Cotton’s support for Trump may be sincerely felt. Cotton may also be angling to be Trump’s running mate (he insists he’s not being vetted for the job), hedging his bets before his own presidential bid in 2020, or showing deference to his party’s base and his constituents in Arkansas, where Trump won the Republican primary. Whatever the motivations, Cotton’s rationale speaks to a liminal moment for the Republican view of America’s role in the world. The 39-year-old Cotton is offering one of several competing visions for the future of the party. On matters of international affairs, the GOP currently finds itself somewhere between George W. Bush and Donald Trump, between Iraq and a hard place.

To be fair, Cotton and Trump do agree on certain issues. They both oppose the nuclear deal with Iran. They both want to construct a fence along the U.S.-Mexico border and build up the U.S. military. But Cotton admitted that they also have fundamental disagreements. And he offered several explanations for why these differences haven’t stopped him from backing the candidate.

First, Cotton argued that Trump’s positions aren’t as radical as they may seem. Yes, he’s called for America’s European partners in NATO to spend more on defense, but so have many Republicans and Democrats, including Barack Obama.
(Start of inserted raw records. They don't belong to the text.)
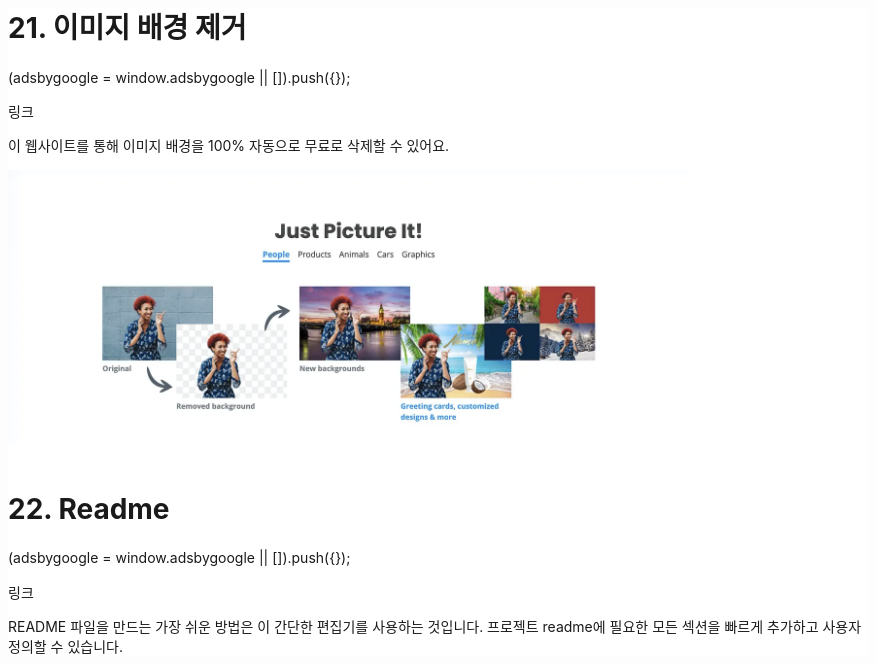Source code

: # 21. 이미지 배경 제거


<ins class="adsbygoogle"
  style="display:block"
  data-ad-client="ca-pub-4877378276818686"
  data-ad-slot="9743150776"
  data-ad-format="auto"
  data-full-width-responsive="true"></ins>
<component is="script">
(adsbygoogle = window.adsbygoogle || []).push({});
</component>

링크

이 웹사이트를 통해 이미지 배경을 100% 자동으로 무료로 삭제할 수 있어요.

![image](./img/25KillerWebsitesforWebDevelopersYouShouldKnowAbout_20.png)

# 22. Readme


<ins class="adsbygoogle"
  style="display:block"
  data-ad-client="ca-pub-4877378276818686"
  data-ad-slot="9743150776"
  data-ad-format="auto"
  data-full-width-responsive="true"></ins>
<component is="script">
(adsbygoogle = window.adsbygoogle || []).push({});
</component>

링크

README 파일을 만드는 가장 쉬운 방법은 이 간단한 편집기를 사용하는 것입니다. 프로젝트 readme에 필요한 모든 섹션을 빠르게 추가하고 사용자 정의할 수 있습니다.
Trump hasn’t given up on NATO, either; just this past week, he suggested enlisting the military alliance in the fight against ISIS. Yes, Trump has threatened to withdraw U.S. troops from South Korea, but Jimmy Carter endorsed a similar idea in the late 1970s. Yes, Trump has made U.S. allies nervous, but so has Obama. Yes, Trump recently appeared stumped by a question about the “nuclear triad,” but “he is correct” that the U.S. needs to modernize all three of its systems for delivering nuclear weapons.  And yes, Trump has made provocative statements about Mexicans and Muslims, but they are “racially inflammatory,” not “racist.”
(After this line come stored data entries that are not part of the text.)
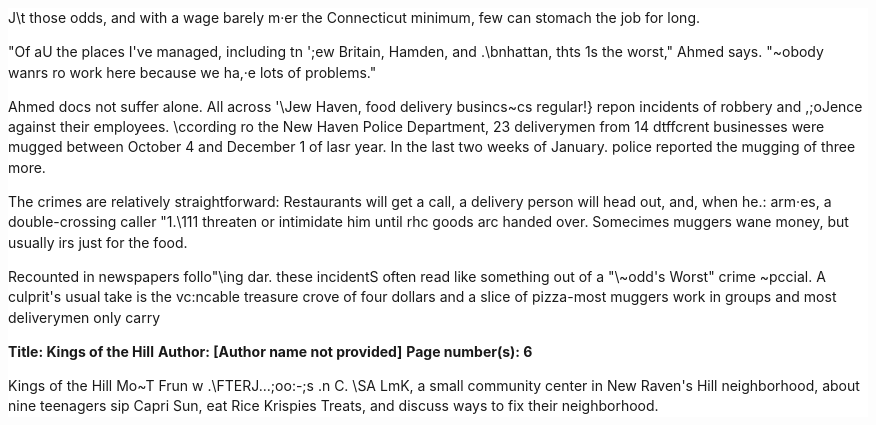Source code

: J\t those odds, and with a wage barely 
m·er the Connecticut minimum, few can 
stomach the job for long. 

"Of aU the places I've managed, 
including tn '\;ew Britain, Hamden, and 
.\bnhattan, thts 1s the worst," Ahmed says. 
"~obody wanrs ro work here because we 
ha,·e lots of problems." 

Ahmed docs not suffer alone. 
All across '\Jew Haven, food delivery 
busincs~cs regular!} 
repon incidents 
of robbery and ,;oJence against their 
employees. \ccording ro the New Haven 
Police Department, 23 deliverymen from 
14 dtffcrent businesses were mugged 
between October 4 and December 1 
of lasr year. In the last two weeks of 
January. police reported the mugging of 
three more. 

The 
crimes 
are 
relatively 
straightforward: Restaurants will get a 
call, a delivery person will head out, and, 
when he.: arm·es, a double-crossing caller 
"1.\111 threaten or intimidate him until 
rhc goods arc handed over. Somecimes 
muggers wane money, but usually irs just 
for the food. 

Recounted 
in 
newspapers 
follo\"\ing dar. these incidentS often read 
like something out of a "\\~odd's Worst" 
crime ~pccial. A culprit's usual take is the 
vc:ncable treasure crove of four dollars and 
a slice of pizza-most muggers work in 
groups and most deliverymen only carry 


**Title: Kings of the Hill**
**Author:  [Author name not provided]**
**Page number(s): 6**

Kings of the Hill 
Mo~T Frun w .\FTERJ...;oo:-;s .n C. \SA LmK\, 
a small community center in New Raven's 
Hill neighborhood, about nine teenagers 
sip Capri Sun, eat Rice Krispies Treats, and 
discuss ways to fix their neighborhood.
Second, Republicans in Congress can keep Trump in check. “If Donald Trump is elected president, I will support him when he is right and we’ll try to change [his] direction when he is wrong,” Cotton told Goldberg.

Third, foreign-policy knowledge and experience are overrated. Presidential candidates—especially before they officially become their party’s nominee and begin receiving intelligence briefings—don’t have access to the classified material that a U.S. senator does, Cotton said: “I am confident that once Donald Trump has some of the information I have—for instance, about Vladimir Putin—as a member of the Armed Services Committee and the Intelligence Committee, that he will be much less friendly toward Vladimir Putin.”
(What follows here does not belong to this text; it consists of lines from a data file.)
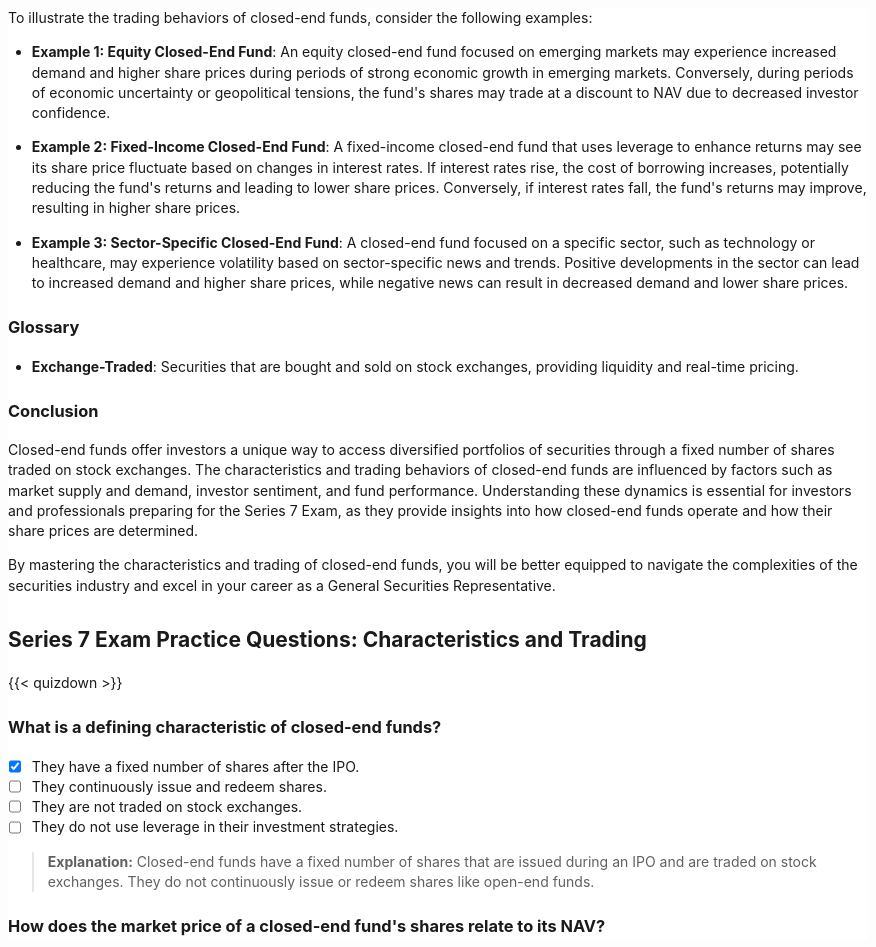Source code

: To illustrate the trading behaviors of closed-end funds, consider the following examples:

- **Example 1: Equity Closed-End Fund**: An equity closed-end fund focused on emerging markets may experience increased demand and higher share prices during periods of strong economic growth in emerging markets. Conversely, during periods of economic uncertainty or geopolitical tensions, the fund's shares may trade at a discount to NAV due to decreased investor confidence.

- **Example 2: Fixed-Income Closed-End Fund**: A fixed-income closed-end fund that uses leverage to enhance returns may see its share price fluctuate based on changes in interest rates. If interest rates rise, the cost of borrowing increases, potentially reducing the fund's returns and leading to lower share prices. Conversely, if interest rates fall, the fund's returns may improve, resulting in higher share prices.

- **Example 3: Sector-Specific Closed-End Fund**: A closed-end fund focused on a specific sector, such as technology or healthcare, may experience volatility based on sector-specific news and trends. Positive developments in the sector can lead to increased demand and higher share prices, while negative news can result in decreased demand and lower share prices.

### Glossary

- **Exchange-Traded**: Securities that are bought and sold on stock exchanges, providing liquidity and real-time pricing.

### Conclusion

Closed-end funds offer investors a unique way to access diversified portfolios of securities through a fixed number of shares traded on stock exchanges. The characteristics and trading behaviors of closed-end funds are influenced by factors such as market supply and demand, investor sentiment, and fund performance. Understanding these dynamics is essential for investors and professionals preparing for the Series 7 Exam, as they provide insights into how closed-end funds operate and how their share prices are determined.

By mastering the characteristics and trading of closed-end funds, you will be better equipped to navigate the complexities of the securities industry and excel in your career as a General Securities Representative.

## Series 7 Exam Practice Questions: Characteristics and Trading

{{< quizdown >}}

### What is a defining characteristic of closed-end funds?

- [x] They have a fixed number of shares after the IPO.
- [ ] They continuously issue and redeem shares.
- [ ] They are not traded on stock exchanges.
- [ ] They do not use leverage in their investment strategies.

> **Explanation:** Closed-end funds have a fixed number of shares that are issued during an IPO and are traded on stock exchanges. They do not continuously issue or redeem shares like open-end funds.

### How does the market price of a closed-end fund's shares relate to its NAV?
“What you’ve said is that the junior senator from Arkansas knows more about, for instance, Russia than the presumptive Republican nominee for president?” Goldberg asked.

“I know more about what’s happening in the world right now than Hillary Clinton does as well because she has not had access to classified information for four years,” Cotton responded.

“We’re not just talking about classified information,” Goldberg said. “We’re talking about analysis, about reasoning, about having experience with the world, about understanding history.”

“Hillary Clinton—you can say she has all the world-historical knowledge you want,” Cotton shot back. “That didn’t stop her from pressing the reset button with [Russian Foreign Minister] Sergey Lavrov. That didn’t stop her from advocating for what’s become a very disastrous intervention in Libya’s civil war.”

Which leads to a fourth explanation: Donald Trump is not Hillary Clinton. “I am confident that America’s national-security interest [is] more likely to be advanced with a President Trump and a Republican Congress than [with a] President Clinton,” Cotton said. He rejected Goldberg’s contention that in his bias toward U.S. action in foreign affairs, in his belief in American alliances and indispensability, he is closer ideologically to Clinton than Trump.

The United States has played a stabilizing role in the world for the past 70 years, Cotton argued at one point, “and we should be proud of that and we should try to continue that in the 21st century.”

Goldberg noted that Clinton once told him something strikingly similar.

Cotton conceded the point: “She gets something right every now and then.”